BAMAKO (Reuters) – West African leaders seeking a return to democracy in Mali will on Friday demand that the military junta that ousted the president in a coup last week appoint a civilian head of government to oversee a transition lasting no more than a year.
The junta has said the political transition will last at least two years, but the leaders of the 15-nation Economic Community of West African States (ECOWAS) will tell the officers that engineered Aug. 18 the coup to cut that period in half.
“ECOWAS will not accept any transition longer than twelve calendar months,” an internal report by mediators dispatched to the Malian capital Bamako last week said.
The report, not published by ECOWAS but posted on several websites, also requires that civilians fill the posts of both president and prime minister.
Mali’s neighbours and international partners fear that prolonged instability in Mali could further destabilise the West African nation and undermine the fight against Islamist militants there and in the wider Sahel region.
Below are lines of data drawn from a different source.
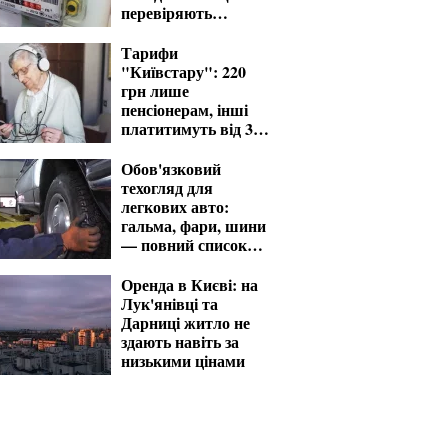
перевіряють
газовики
Тарифи
"Київстару": 220
грн лише
пенсіонерам, інші
платитимуть від 370
грн
Обов'язковий
техогляд для
легкових авто:
гальма, фари, шини
— повний список
перевірок
Оренда в Києві: на
Лук'янівці та
Дарниці житло не
здають навіть за
низькими цінами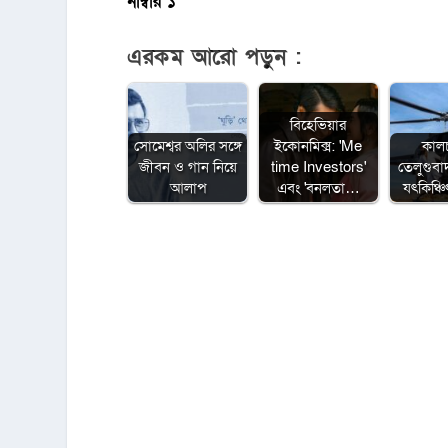
নাম্বার ১
এরকম আরো পড়ুন :
বিহেভিয়ার
সোমেশ্বর অলির সঙ্গে
ইকোনমিক্স: 'Me
কাল
জীবন ও গান নিয়ে
time Investors'
তেলুগুবাদ
আলাপ
এবং 'বনলতা…
যৎকিঞ্চি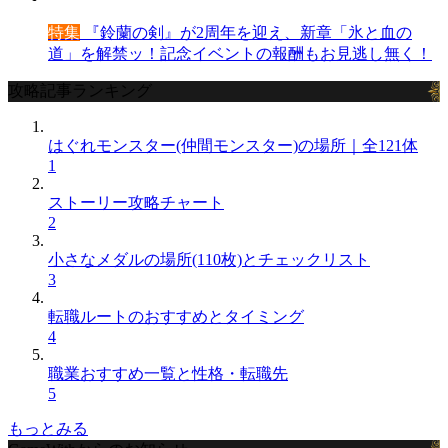
特集
『鈴蘭の剣』が2周年を迎え、新章「氷と血の
道」を解禁ッ！記念イベントの報酬もお見逃し無く！
攻略記事ランキング
はぐれモンスター(仲間モンスター)の場所｜全121体
1
ストーリー攻略チャート
2
小さなメダルの場所(110枚)とチェックリスト
3
転職ルートのおすすめとタイミング
4
職業おすすめ一覧と性格・転職先
5
もっとみる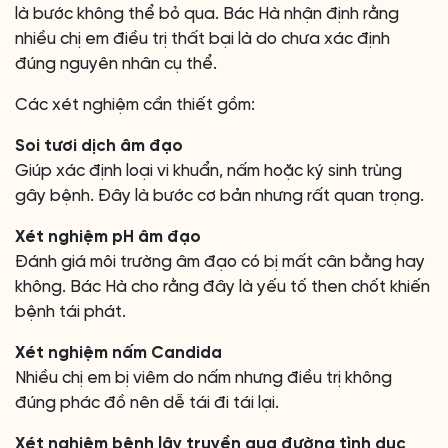
là bước không thể bỏ qua. Bác Hà nhận định rằng
nhiều chị em điều trị thất bại là do chưa xác định
đúng nguyên nhân cụ thể.
Các xét nghiệm cần thiết gồm:
Soi tươi dịch âm đạo
Giúp xác định loại vi khuẩn, nấm hoặc ký sinh trùng
gây bệnh. Đây là bước cơ bản nhưng rất quan trọng.
Xét nghiệm pH âm đạo
Đánh giá môi trường âm đạo có bị mất cân bằng hay
không. Bác Hà cho rằng đây là yếu tố then chốt khiến
bệnh tái phát.
Xét nghiệm nấm Candida
Nhiều chị em bị viêm do nấm nhưng điều trị không
đúng phác đồ nên dễ tái đi tái lại.
Xét nghiệm bệnh lây truyền qua đường tình dục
The mediators held three days of talks with the coup leaders that ended on Monday with no agreement, but actions by the junta suggest there may be room for a compromise.
The coup leaders, who are anxious for regional sanctions that ECOWAS imposed on the country since President Ibrahim Boubacar Keita’s ouster to be eased, had originally said the transition back to civilian government would take three years.
As a potential gesture of goodwill ahead of Friday’s virtual summit with ECOWAS leaders, the soldiers on Thursday released Keita and allowed him to return home.
“The onus is on the (junta) to provide assurance on a quick return to political normalcy through a credible process. This would facilitate the process for the lifting of sanctions,” the mediators’ report also said.
Ten days ago Keita dissolved parliament and resigned, hours after being detained at gunpoint and taken to military barracks outside the capital.
According to the document, Keita repeatedly told the ECOWAS mission he stepped down voluntarily “for the peace and reconciliation of Mali.”